It is no longer news that former president of Gabon, Ali Bongo Ondimba was deposed in a coup last week, which ended decades of his family rule in the central African nation.
While the ex-president has been released from hose arrest by the military junta now in charge and is free to leave the country, for medical care, there is still a lot going on in the country. Mr Bongo’s health may be the incident that led to his eventual ouster.
Bongo succeeded his father Omar Bongo as president after he ruled the oil rich Gabon for 42 years. This of course was not well received by the 2.3 million population, as his rule was also tainted by widespread corruption. He was removed from power not long after being re-elected for a third term in a widely disputed election.
The coup was so well received with relief that the military junta wasted no time consolidating power by appointing opposition leader, Raymond Ndong Sima, as the prime minister of transitional government on Thursday and swearing in the coup leader, General Brice Oligui Nguema, who is said to be a cousin of the overthrown president as interim president on Monday.
This Gabon coup is the eighth coup in both West and Central Africa. The coup in Gabon has not attracted as much anti-French riots as Niger which has also displayed a strong, pro-Russian tone.
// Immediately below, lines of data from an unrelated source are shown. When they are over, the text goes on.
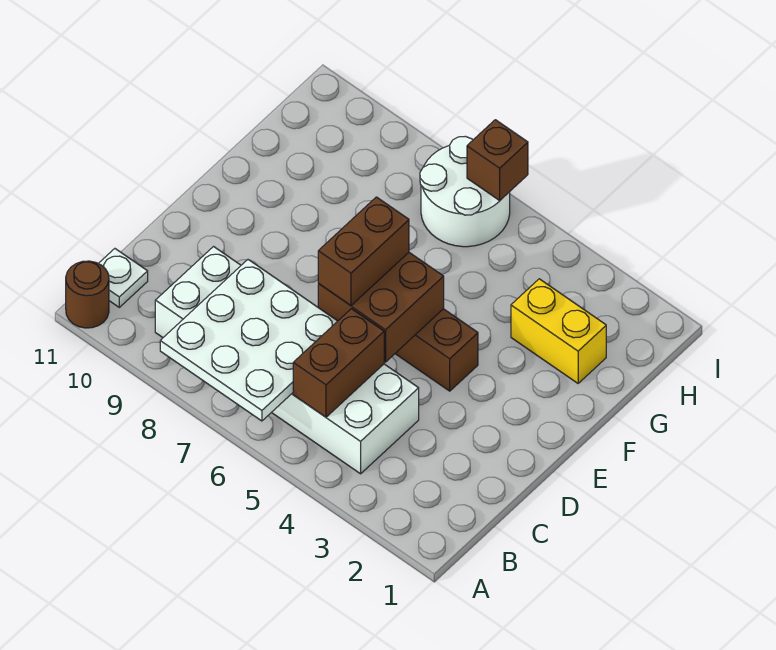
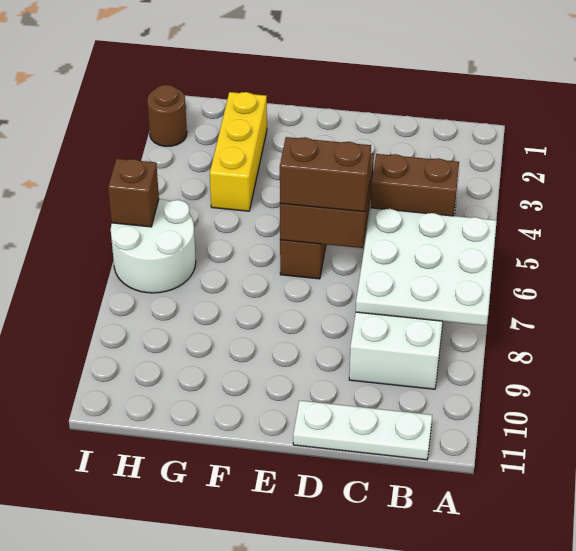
brown 1x1 round brick [66,261,109,328] -> brown 1x1 round brick moved to [147,85,187,146]
white 1x1 plate [98,249,148,307] -> white 1x3 plate [293,400,432,460]
yellow 1x2 brick [511,279,606,383] -> yellow 1x3 brick [210,92,267,211]

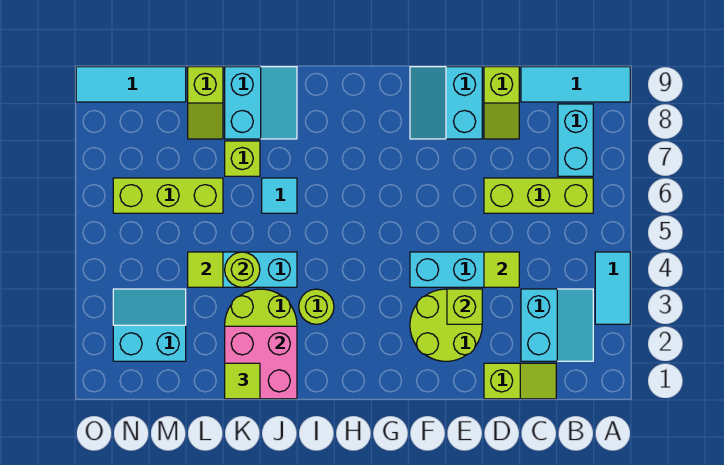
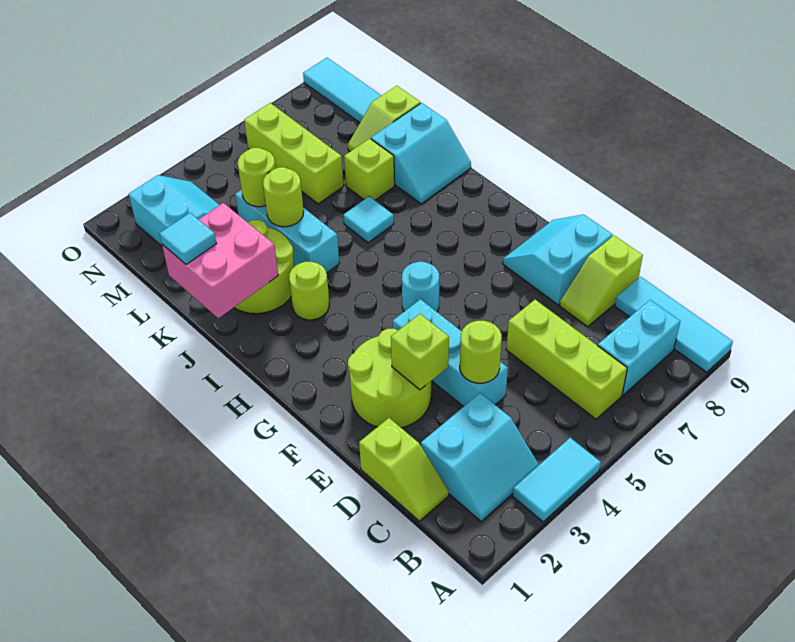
lime 1x1 tile [484,252,519,287] -> lime 1x1 round brick [460,321,502,383]
none -> cyan 1x1 round brick [402,262,439,312]
lime 1x1 tile [225,363,260,399] -> cyan 1x1 tile [160,213,217,264]
lime 1x1 tile [188,252,223,287] -> lime 1x1 round brick [238,148,276,207]

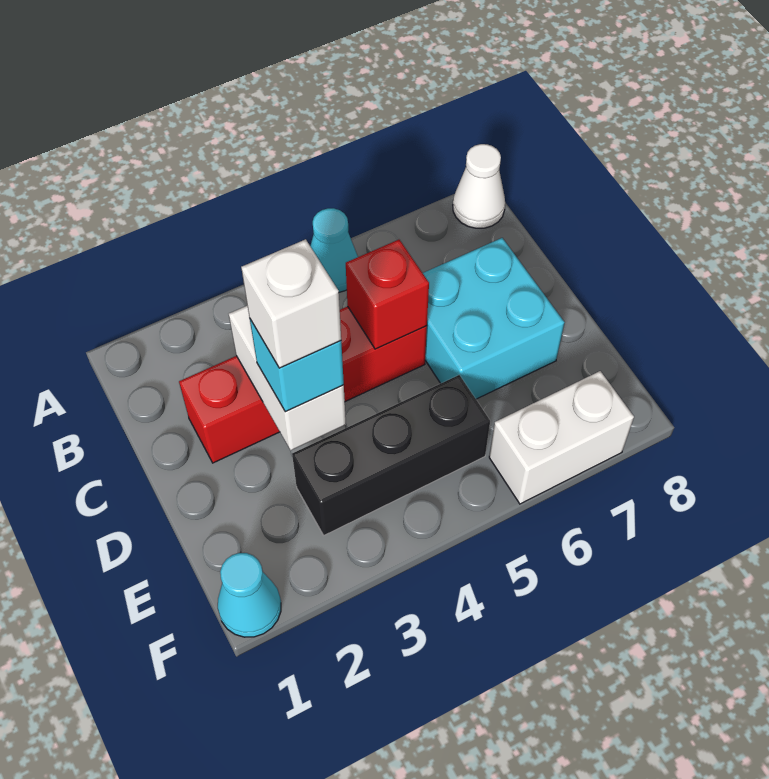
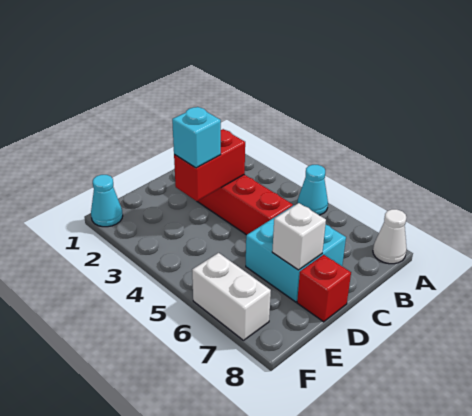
white 1x2 brick [229,306,346,451] -> red 1x2 brick [174,129,245,201]
red 1x1 brick [346,240,429,349] -> red 1x1 brick moved to [297,255,351,322]
white 1x1 brick [241,239,341,368] -> white 1x1 brick moved to [272,203,326,270]
black 1x3 brick [292,375,490,535] -> none

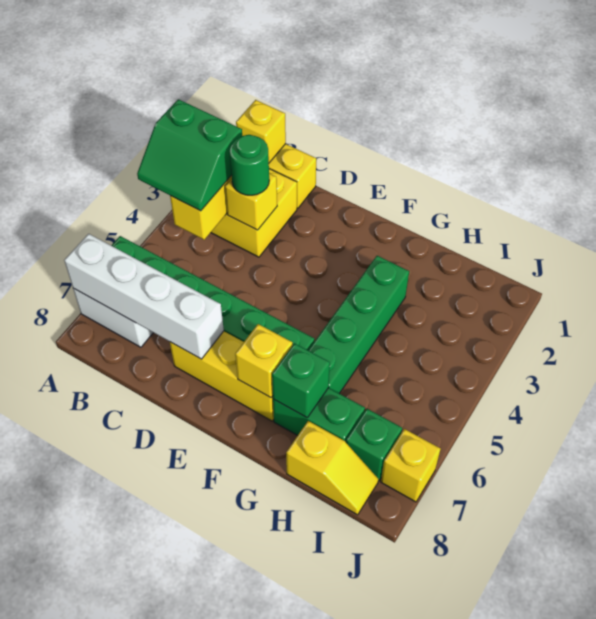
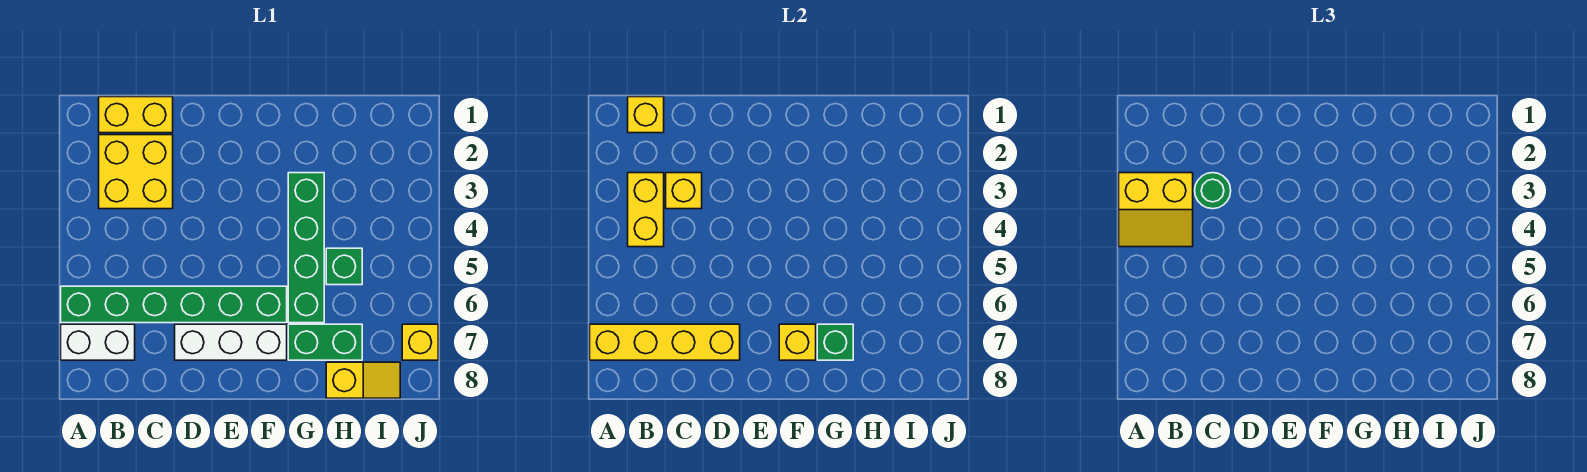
green 2x2 slope [137,99,242,211] -> yellow 2x2 slope [1119,173,1193,247]
white 1x4 brick [64,234,224,359] -> yellow 1x4 brick [590,324,740,360]
yellow 1x3 brick [170,331,274,421] -> white 1x3 brick [175,324,287,360]
green 1x1 brick [346,409,402,481] -> green 1x1 brick moved to [326,248,362,285]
The Central African regional bloc, ECCAS, the Central African organization suspended Gabon on Monday but sent the president of Central African Republic, Faustin-Archange Touadera, as representative to Nguema.
General Nguema has promised to hold free and fair elections but a date or how it will proceed has not was not shared.
Mr. Bongo’s family had been detained earlier along with several senior advisers on charges including corruption, embezzlement and treason.
“Given his state of health, former president of the republic Ali Bongo Ondimba is free to move about,” Col. Ulrich Manfoumbi, the spokesman for the transition committee, said. “He may, if he so wishes, travel abroad to undergo medical checkups.”
Abdou Abarry, the head of the United Nations Regional Office for Central Africa had on Wednesday met with the former president at his residence in the capital, Libreville, he also met with General Nguema and later told reporters that the U.N. was ready to support Gabon as it transitioned back to a “constitutional order.”
The ex-president, is known as keen musician and earlier on as an environmentalist who received praises for preserving the rainforests that cover 90 percent of Gabon.
Bongo had quickly dispatched a video asking his “friends all over the world” to “make noise” about the military takeover, which has been become memes on social media.
It is believed that the release of the former president means he was not the main target of the coup, the targets seem to be potential successors his wife, Sylvia Bongo Ondimba, and his son, Noureddin Bongo Valentin.